Community Strategy Insights

The latest insights on community strategy, technology, and value by FeverBee’s founder, Richard Millington

Community Success Factor

Richard Millington
Richard Millington

Founder of FeverBee

Critical Success Factors (CSF) creep up with sociological and technological changes. But the modern convergence of the two has created something so distinct from any other CSF that it deserves it’s own name; The Community Success Factor.

Do your customers like each other? Do they feel connected? Do you have the ability to connect them? This is where it’s all going. This is the skill you need today.

Every company is a clubhouse now, some empty, some packed. Your product is the entry ticket. It singles out those with genuine chance of connecting (your customers), from the rest.

Who do you have in charge of your clubhouse? What keeps people in? What activities are you running to connect people? What experiences forge long-term friendships? This is what keeps members coming back, and buying the entry ticket every time.

What are you doing for your customers beyond the product?

If the product is the entry ticket that lets you into the club, how much time and effort are you going to spend developing the club? It’s getting more important every second.

- - -

## TO DO
**1)** Can you rewrite the Community Success Factor piece between "Critical Success Factors" and "ticket every time.", inclusive, replacing "clubhouse" with "meeting hall" each time it appears?
**2)** How might the Community Success Factor piece carry on after its final sentence? Continue it from that point.
You won't need the listing for any of this.

- - -

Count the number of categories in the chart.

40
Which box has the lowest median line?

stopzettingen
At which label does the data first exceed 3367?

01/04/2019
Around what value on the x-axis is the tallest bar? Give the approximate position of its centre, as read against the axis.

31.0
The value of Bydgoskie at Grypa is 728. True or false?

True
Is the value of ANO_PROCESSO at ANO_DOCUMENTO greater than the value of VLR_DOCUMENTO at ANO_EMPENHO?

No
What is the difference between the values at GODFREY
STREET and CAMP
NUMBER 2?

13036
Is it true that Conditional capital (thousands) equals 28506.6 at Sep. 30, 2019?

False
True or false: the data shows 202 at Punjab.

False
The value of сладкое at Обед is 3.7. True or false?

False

- - -

## EXERCISE ANSWERS
**1)**
Critical Success Factors (CSF) creep up with sociological and technological changes. But the modern convergence of the two has created something so distinct from any other CSF that it deserves it’s own name; The Community Success Factor.

Do your customers like each other? Do they feel connected? Do you have the ability to connect them? This is where it’s all going. This is the skill you need today.

Every company is a meeting hall now, some empty, some packed. Your product is the entry ticket. It singles out those with genuine chance of connecting (your customers), from the rest.

Who do you have in charge of your meeting hall? What keeps people in? What activities are you running to connect people? What experiences forge long-term friendships? This is what keeps members coming back, and buying the entry ticket every time.

**2)**
If you do this well, you forge relationships. People take pride in the clubhouse, they help maintain it, help run it, help repair it if it’s damaged. They rally against threats. They give you ideas to improve the clubhouse. They buy souvenirs of their time at the clubhouse. They take on extra work for merely the recognition amongst their new peers of doing it. And, sweet-holy-grail-of-marketing, they invite their friends to join.

You would be crazy to neglect your clubhouse. Your members can’t be peeled away by competitors, low prices, rival advertising, even bad PR. In an economic downturn, a strong clubhouse makes your product more important over those without any social connections. Members will sacrifices their gym membership before leaving their friends behind.

And that’s what the Community Success Factor is all about. It’s a clubhouse that you run, whether you like it or not. It’s not the product that matters, it’s who else is using it and if they like each other.